The Department of Natural Resources (DNR) says it has a $10 million fund balance in its Fish and Game Fund — a marked turnaround from the $4 million shortfall at least one lawmaker last week said would have to be covered by one-time revenues from the Michigan Business Tax (MBT).
"This is not news," DNR spokeswoman Mary DETTLOFF said. "It was announced at the (National Resources Commission) meeting on Oct. 11."
Still, it was news last week to Rep. Mike LAHTI (D-Hancock), chairman of the Natural Resources Subcommittee. He said it would have been helpful to know earlier in this year's budgeting process.
"Still, it's good news," he said. "When they were budgeting, I think they were surprised themselves."
A hearing on DNR funding is slated for Tuesday. Lahti said he'd propose the $4 million for Fish and Game come out of its fund balance, instead of raising fees or using MBT money. He hopes to move it out of committee Tuesday.
As for the announcement Friday by Rep. Joel SHELTROWN (D-West Branch) that he'd brokered a deal with Gov. Jennifer GRANHOLM's administration to use the MBT money, Lahti said, "I don't know where he got that from."
Sheltrown could not be reached for comment Monday.
Dettloff stressed that the DNR is not running a surplus, since Fish and Game is budgeted to run a $10 million fund balance "to make sure in case there's a major dam failure, we have money in reserve."

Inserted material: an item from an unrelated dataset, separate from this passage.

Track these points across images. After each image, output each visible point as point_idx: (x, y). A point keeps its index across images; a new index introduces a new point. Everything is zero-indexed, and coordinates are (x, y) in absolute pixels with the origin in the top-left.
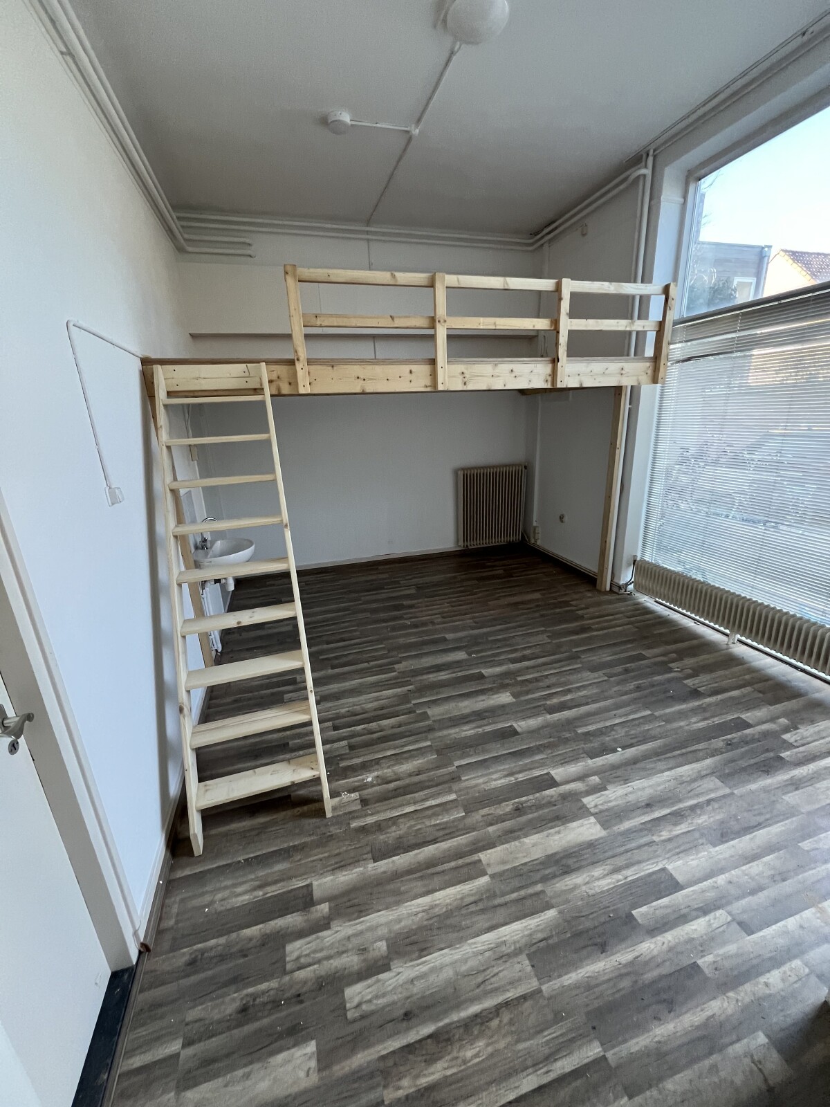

She said it's "like having a minimum balance in your checking account, although that's somewhat simplistic."
DNR accounts for the higher-than-expected fund balance due to higher returns on its investments by the Department of Treasury, an increase of 25,000 hunters over the last two years and cuts made to the department as directed by Granholm's executive order.
"We took it much more seriously than any other department, according to the administration," Dettloff said.
DNR is down from 1,600 employees in 2005 to 1,400 today, with dozens of positions open.
Although Dettloff acknowledged lawmakers could use $4 million of the fund balance this year, she stressed the importance of keeping "healthy fund balances."
Still, that seems like a hard sell to legislators, confused over shifting budget numbers. Besides, they haven't been sympathetic to DNR's calls to hike fees from the start.
"There probably wasn't very much taste for raising fees this year," Lahti acknowledges.
But Dettloff said the Fish and Game Fund would be running a deficit by Fiscal Year (FY) 2009, so the Legislature still must address long-term funding needs.
That goes for the DNR in general, hampered by a large number of restricted funds, she said. Fee increases should be an option.
Sen. Michelle McMANUS (R-Lake Leelanau), chair of the Senate subcommittee, has always opposed fee increases for hunting and fishing licenses. She could not be reached for comment Monday.
Lahti left the door open for a future fee increase.
"The department has been through a lot this year," he said.